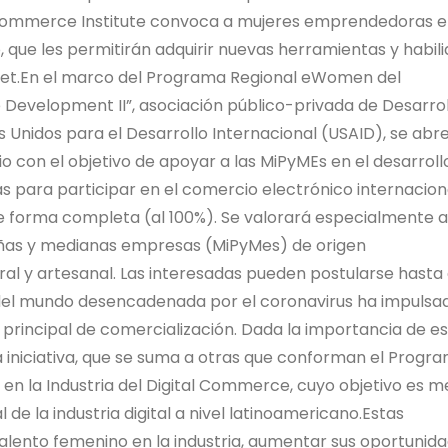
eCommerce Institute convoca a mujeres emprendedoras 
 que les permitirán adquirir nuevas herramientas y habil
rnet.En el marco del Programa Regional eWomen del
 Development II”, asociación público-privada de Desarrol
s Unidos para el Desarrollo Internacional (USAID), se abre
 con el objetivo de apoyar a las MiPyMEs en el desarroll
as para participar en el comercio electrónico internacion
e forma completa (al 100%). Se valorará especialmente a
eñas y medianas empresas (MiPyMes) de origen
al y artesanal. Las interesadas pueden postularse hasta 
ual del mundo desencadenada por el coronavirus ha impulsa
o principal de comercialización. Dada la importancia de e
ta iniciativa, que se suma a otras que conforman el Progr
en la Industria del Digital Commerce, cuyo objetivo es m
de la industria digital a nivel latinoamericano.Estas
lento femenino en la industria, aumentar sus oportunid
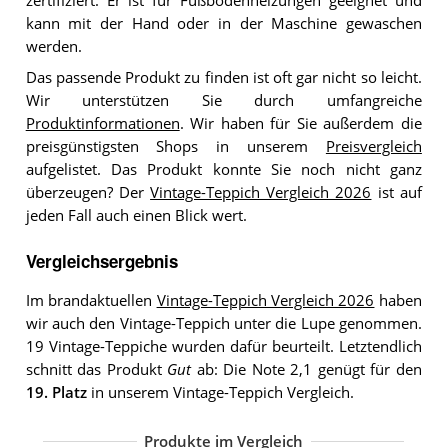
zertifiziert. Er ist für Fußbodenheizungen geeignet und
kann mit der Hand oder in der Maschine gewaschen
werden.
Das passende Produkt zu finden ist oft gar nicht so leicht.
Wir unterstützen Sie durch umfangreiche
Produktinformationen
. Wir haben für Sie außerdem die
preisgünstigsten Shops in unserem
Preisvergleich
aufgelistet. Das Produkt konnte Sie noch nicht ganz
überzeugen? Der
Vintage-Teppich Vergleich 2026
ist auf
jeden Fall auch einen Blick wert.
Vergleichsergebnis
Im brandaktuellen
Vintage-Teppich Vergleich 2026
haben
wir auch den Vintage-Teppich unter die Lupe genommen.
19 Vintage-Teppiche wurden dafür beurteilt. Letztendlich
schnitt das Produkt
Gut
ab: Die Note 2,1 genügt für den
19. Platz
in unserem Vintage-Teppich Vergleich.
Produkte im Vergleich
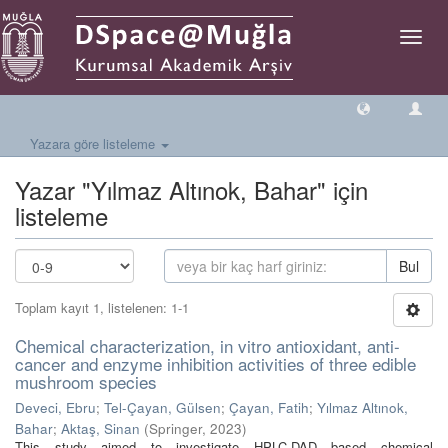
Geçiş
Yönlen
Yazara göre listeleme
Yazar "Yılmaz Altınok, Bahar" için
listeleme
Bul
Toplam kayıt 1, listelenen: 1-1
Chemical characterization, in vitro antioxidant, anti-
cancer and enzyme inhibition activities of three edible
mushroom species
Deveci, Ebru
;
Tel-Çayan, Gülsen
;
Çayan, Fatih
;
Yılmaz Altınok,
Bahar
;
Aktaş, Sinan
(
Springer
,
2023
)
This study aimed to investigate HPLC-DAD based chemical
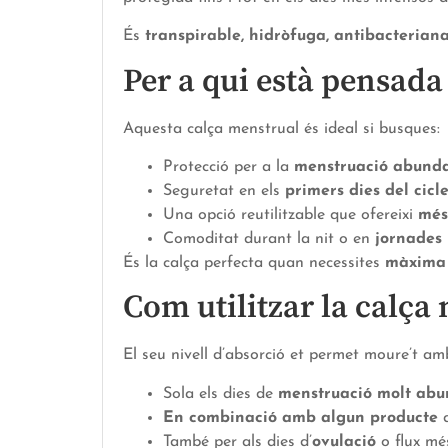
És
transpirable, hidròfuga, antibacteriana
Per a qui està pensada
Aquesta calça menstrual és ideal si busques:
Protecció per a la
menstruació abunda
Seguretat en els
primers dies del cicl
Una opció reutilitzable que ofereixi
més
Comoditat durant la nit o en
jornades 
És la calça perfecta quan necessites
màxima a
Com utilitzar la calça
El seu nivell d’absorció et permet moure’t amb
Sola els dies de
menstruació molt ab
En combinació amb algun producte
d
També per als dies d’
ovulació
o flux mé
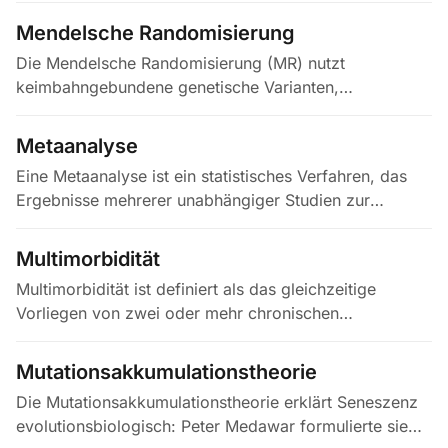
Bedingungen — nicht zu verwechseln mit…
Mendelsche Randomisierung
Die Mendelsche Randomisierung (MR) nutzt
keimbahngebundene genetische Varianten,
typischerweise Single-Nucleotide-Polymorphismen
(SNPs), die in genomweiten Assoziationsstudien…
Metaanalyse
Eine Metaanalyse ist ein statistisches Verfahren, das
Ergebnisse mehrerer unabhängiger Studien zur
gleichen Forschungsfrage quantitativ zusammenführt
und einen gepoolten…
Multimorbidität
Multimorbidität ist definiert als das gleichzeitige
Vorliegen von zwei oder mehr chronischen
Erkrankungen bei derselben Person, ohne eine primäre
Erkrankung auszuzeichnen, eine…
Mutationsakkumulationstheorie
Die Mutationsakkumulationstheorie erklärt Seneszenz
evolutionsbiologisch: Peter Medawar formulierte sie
...
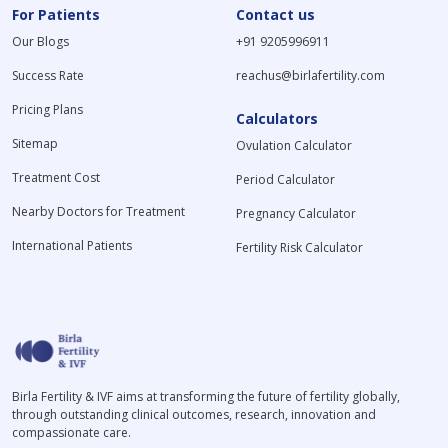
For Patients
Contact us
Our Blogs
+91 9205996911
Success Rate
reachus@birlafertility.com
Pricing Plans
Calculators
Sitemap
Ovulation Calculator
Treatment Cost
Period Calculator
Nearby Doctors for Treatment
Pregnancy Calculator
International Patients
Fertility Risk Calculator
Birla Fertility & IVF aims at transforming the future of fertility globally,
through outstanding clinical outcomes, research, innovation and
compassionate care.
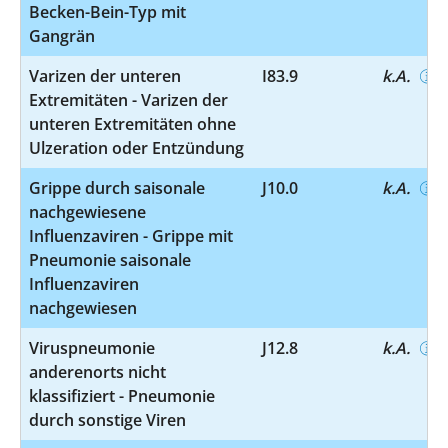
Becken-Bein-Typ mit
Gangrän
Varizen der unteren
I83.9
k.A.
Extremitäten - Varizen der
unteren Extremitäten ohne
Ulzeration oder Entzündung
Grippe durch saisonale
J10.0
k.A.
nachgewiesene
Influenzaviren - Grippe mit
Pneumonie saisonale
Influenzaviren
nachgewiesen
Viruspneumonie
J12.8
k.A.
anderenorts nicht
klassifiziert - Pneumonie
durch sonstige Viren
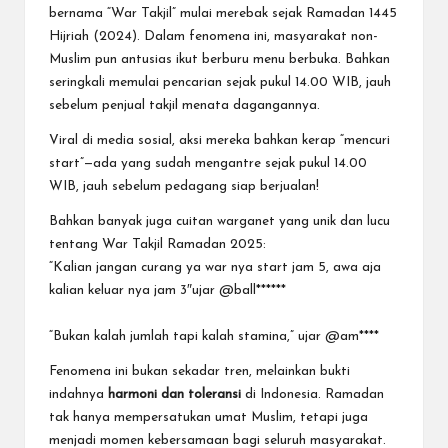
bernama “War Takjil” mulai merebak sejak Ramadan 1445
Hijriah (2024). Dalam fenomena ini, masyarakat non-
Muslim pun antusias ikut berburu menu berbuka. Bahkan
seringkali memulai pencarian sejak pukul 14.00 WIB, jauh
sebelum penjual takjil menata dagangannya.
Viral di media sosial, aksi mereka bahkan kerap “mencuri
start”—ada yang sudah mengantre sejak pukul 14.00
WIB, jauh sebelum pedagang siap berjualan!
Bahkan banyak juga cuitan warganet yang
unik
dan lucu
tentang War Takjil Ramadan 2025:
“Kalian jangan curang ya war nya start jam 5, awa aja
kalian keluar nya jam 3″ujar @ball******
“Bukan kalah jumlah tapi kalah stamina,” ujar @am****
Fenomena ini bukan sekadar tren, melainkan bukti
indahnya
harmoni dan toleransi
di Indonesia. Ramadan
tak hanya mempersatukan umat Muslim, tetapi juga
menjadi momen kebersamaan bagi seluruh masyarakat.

Task to complete →
Pictures do not belong in the answer. Return the lines above starting at the one with "eCommerce Institute convoca" and ending at the one with "kann mit der", both kept, exactly.

Written solution →
eCommerce Institute convoca a mujeres emprendedoras 
 que les permitirán adquirir nuevas herramientas y habil
rnet.En el marco del Programa Regional eWomen del
 Development II”, asociación público-privada de Desarrol
s Unidos para el Desarrollo Internacional (USAID), se abre
 con el objetivo de apoyar a las MiPyMEs en el desarroll
as para participar en el comercio electrónico internacion
e forma completa (al 100%). Se valorará especialmente a
eñas y medianas empresas (MiPyMes) de origen
al y artesanal. Las interesadas pueden postularse hasta 
ual del mundo desencadenada por el coronavirus ha impulsa
o principal de comercialización. Dada la importancia de e
ta iniciativa, que se suma a otras que conforman el Progr
en la Industria del Digital Commerce, cuyo objetivo es m
de la industria digital a nivel latinoamericano.Estas
lento femenino en la industria, aumentar sus oportunid
zertifiziert. Er ist für Fußbodenheizungen geeignet und
kann mit der Hand oder in der Maschine gewaschen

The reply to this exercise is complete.